Future of road user charging: IRF convenes leaders’ roundtable for discussion

Charging for the use of roads is not a new practice, dating as far back as the 7th century BC, but its recent rate of expansion has been staggering.
April 6, 2020 2 mins Read

 

By some estimates, the combined road pricing market for electronic road tolling, congestion pricing and road usage charging (RUC) is expected to grow from 196 million subscriptions in 2015, to more than 540 million by 2025. The drivers of this trend are multiple. They include the need to fund infrastructure investment and upkeep, tax road users for the “externalities” they generate, charge foreign vehicles using the national road system, and brace for the expected decline in fuel taxes with the modernisation of vehicle fleets.

The technologies supporting electronic road pricing services currently co-exist as separate ecosystems, frequently guided by economic considerations and national regulations rather than a thorough examination of the benefits each one provides. The growing appeal of electronic road tolling in emerging economies is encouraging road agencies to look at an even wider spectrum of technological responses, ranging from integration with mobile payment for private users, to combined services aimed at the fleet operator market.

The societal pressures we know today, increased population and economic activity around geographic hubs, will all worsen over the next decade, placing additional stress on transportation infrastructure and increasing commuting times, and demand management policies. The need to charge according to a growing number of parameters (such as location, destination and number of occupants) will become even more appealing to policymakers. For drivers, journey time will no longer be the only variable, since frequent trade-offs will need to be made between time and cost, possibly embedded within the vehicle’s navigation system. Increasingly, RUC applications will expand across jurisdictions, and reciprocal arrangements will progressively make way to unified RUC systems working off the same technological platform.

To take a measure of these trends and understand their wide-ranging implications for the North American market, the International Road Federation (IRF) convened senior specialists to join a Global Leadership Seminar held on November 19, 2019 as part of the 2nd IRF Global R2T Conference.

The seminar’s goals were to align understanding on current and future policy developments driving road user charging.

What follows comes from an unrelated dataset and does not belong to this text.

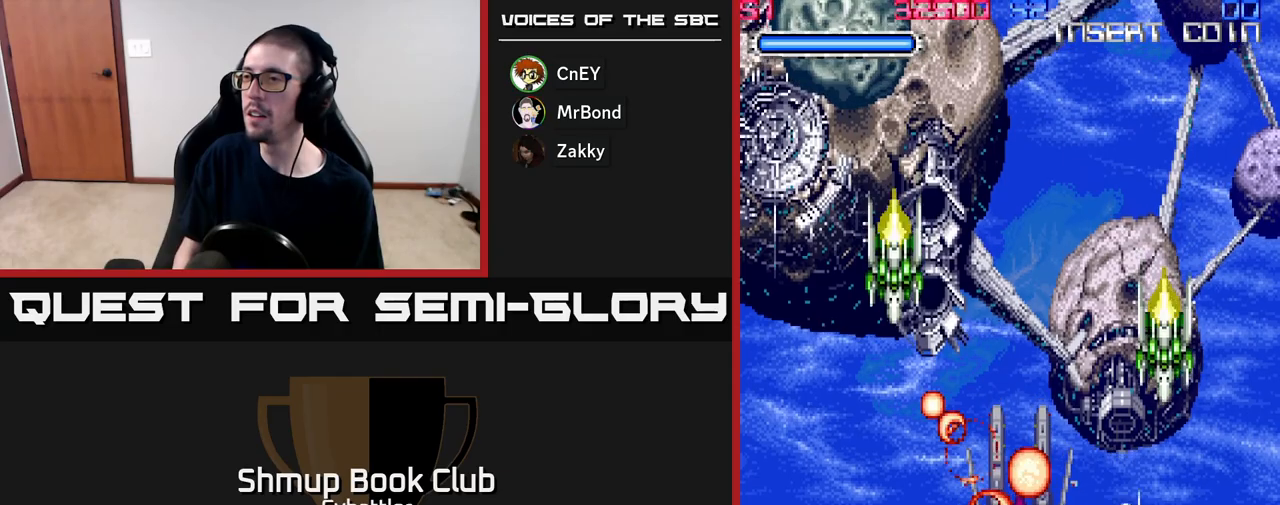
{"buttons": ["X"], "right_stick": "center", "events": [[17, "DPAD_DOWN", "up"], [283, "DPAD_UP", "down"], [417, "DPAD_UP", "up"], [433, "X", "down"]]}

They were also to address the technological and business outlook for road tolling, achieve consensus on how long-term mobility trends will likely impact the tolling market and outline opportunities to bridge knowledge gaps through educational resources.

One of the findings of the seminar was that RUC programs frequently affect the travel patterns of hundreds of thousands and can bring about important societal benefits that extend well beyond the funding equation. RUC partners now have the opportunity to take advantage of the dynamic data that is available to them through tolling applications via new data points such as vehicle health, and driver and driving data, which can provide value outside of traditional toll service provision, such as in the realm of road safety, telematics-based insurance, fleet management, or congestion analysis.